1:00 Arrive at the New York Times building at 8th and 41st. It’s a local landmark, designed by Renzo Piano, covered in glossy white metal bars. I love walking into the lobby beneath the huge metal Gothic letters that mimic the paper’s name. The old Times’ building, 229 West 43d., was old-school, with a tiny lobby in dark granite. The new one is enormous, airy, bright, with a central atrium filled with trees and grass.
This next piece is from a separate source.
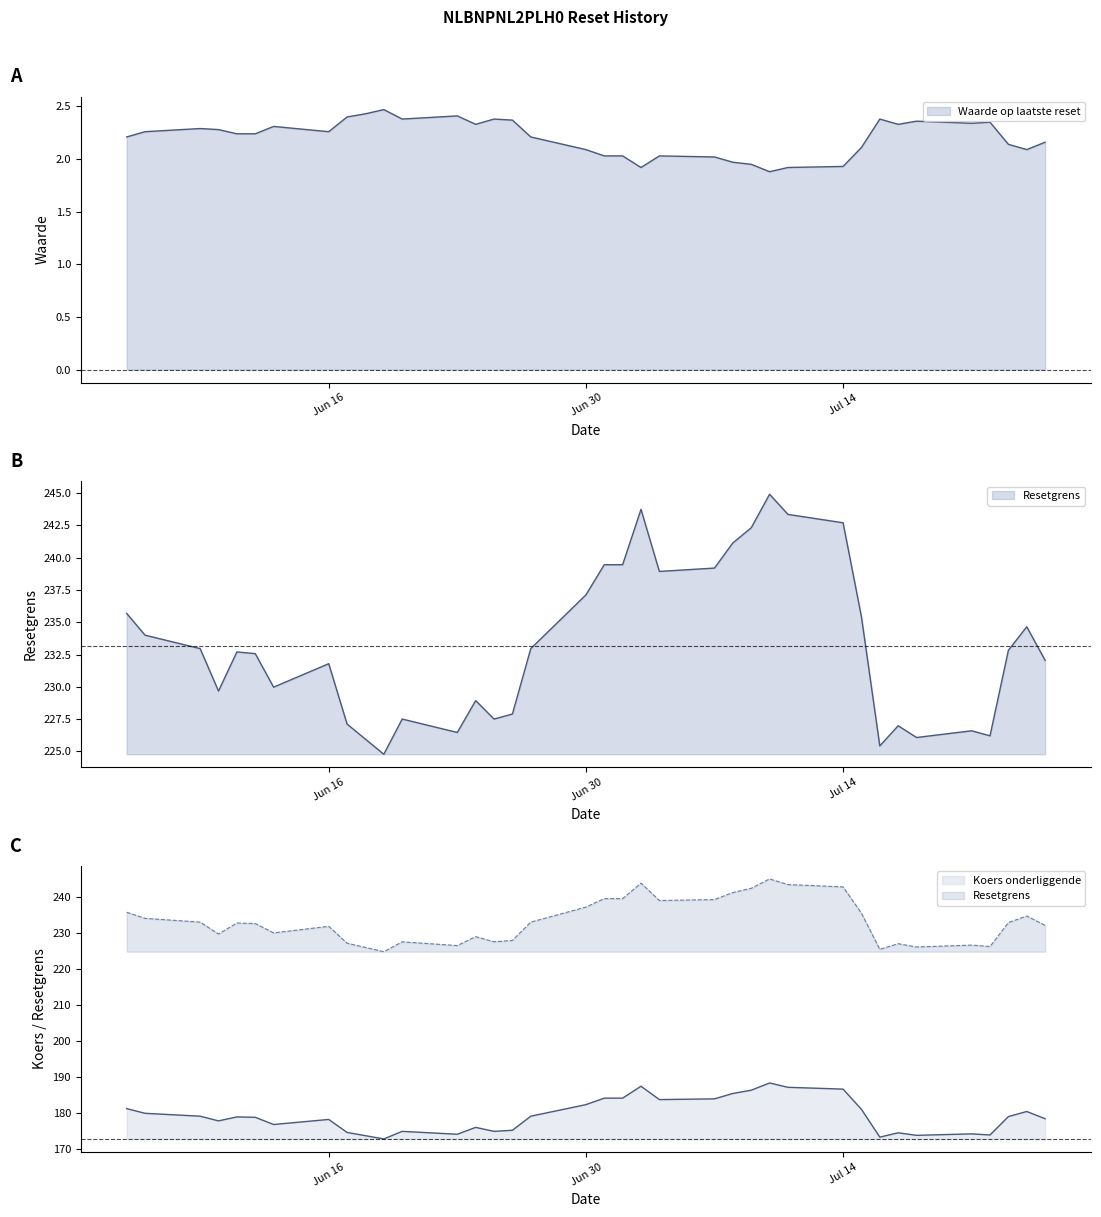

The value of Waarde op laatste reset at 2025-06-25 is 2.4. True or false?

True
The guard calls Jose, my husband who works in the business section, and I get my day pass.

Tip: There are two restaurants in the building, on the main floor, in an area not known for good food. Try Schnippers’ for mac and cheese, burgers and fries.

1:20 We eat lunch in the 14th floor cafeteria, with its tomato red carpet, large round tables, Eames chairs and a balcony with benches where you can sneak a snooze. I see, as I always do there, several editors and writers I know, one just arrived from London. Even though I’m “only” freelance, it’s nice to be welcomed and know so many people.
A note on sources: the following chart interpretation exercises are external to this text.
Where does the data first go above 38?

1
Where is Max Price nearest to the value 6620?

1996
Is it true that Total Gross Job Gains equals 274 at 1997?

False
2:30 I head to the business section and have a chat with several female friends who work at the paper. Another editor’s wife, a friend, happens to be visiting as well. Gabfest!

2:45 I pitch another idea to my editor there and he wants it. Score!

3:15 I visit Muji with K, my friend who used to live in Tokyo. She admires their tatami mats and I buy a gray cotton dress, perfect for fall with my new gray and white scarf. If you don’t know this Japanese retailer, check it out for everything from colored pencils to cushion covers to stockings.

4:00 With watermelon coolers in hand, we settle into one of the hundreds of dark green tables in Bryant Park. The park, once closed for many years, has become the most wonderful urban oasis. There’s a carousel ($2), great food, a reading room (!) lending books and magazines, chess players, fountains and many happy people enjoying it all.

6:00 I have two hours to kill before I meet Jose back at Grand Central to take our train home. I walk to the southern edge of the park, deciding whether or not to ride the carousel, when I see three tables covered with…board games. And two people playing a fast and ferocious game of Bananagrams, which I’ve never seen or played. “Can I join you?” I ask. The game is a blast, a faster-moving version of Scrabble. My two partners are quick and literate so we’re racing the clock to yell “Bananas!” to signal that we’ve won. Turns out that Sarah, wearing a Bryant Park polo shirt, is paid to play games all day with whoever shows up. She’ll be there until September 30. I’m so psyched to go back!

Tip: The hardest challenge for everyone in Manhattan is finding a clean, safe, attractive — free — place to pee. Bryant Park has one of the city’s nicest toilets, in the northeast corner, with marble counters and fresh flowers. Grand Central Station, at 42d and Park (two blocks further east), has three restrooms, two women-only, two on the lower floor.

6:55 Crossing Fifth Avenue, I see a steady stream of gleaming black Escalades, ferrying the wealthy Wall Street crowd north to their homes on the Upper East Side. While the rest of us hoof, subway, bus or cab it, this daily migration is a reminder of how economically divided the city really is.

Tip: The only reason we really, really, really hate tourists? They stand still in the middle of the sidewalk, stopping in front of the rest of us who are always in a big hurry. Or they walk really slowly, sometimes three or four abreast, blocking our way. Once you exit a building, pretend the sidewalk is moving and will, like the ones in airports, will throw you off if you don’t pay attention. Pay attention!

7:00 A quick tour of Sephora, seeking a birthday present for a younger friend, I buy a bar of Fresh Hesperides soap, which smells divine and will last for a month.

7:50 Walk past Posman Books, one of my favorite indie bookstores, which — to my deeply grateful astonishment — is displaying my book in the window. I’m thrilled, as some of the country’s top book, magazine and publishing editors and agents shop there. Chat briefly with an elegant older woman shopper who lives in Zurich, buying Aristophanes.

7:57 Buy popcorn and chocolate milk for dinner to eat on the train. Jose finds me at the platform and we head north.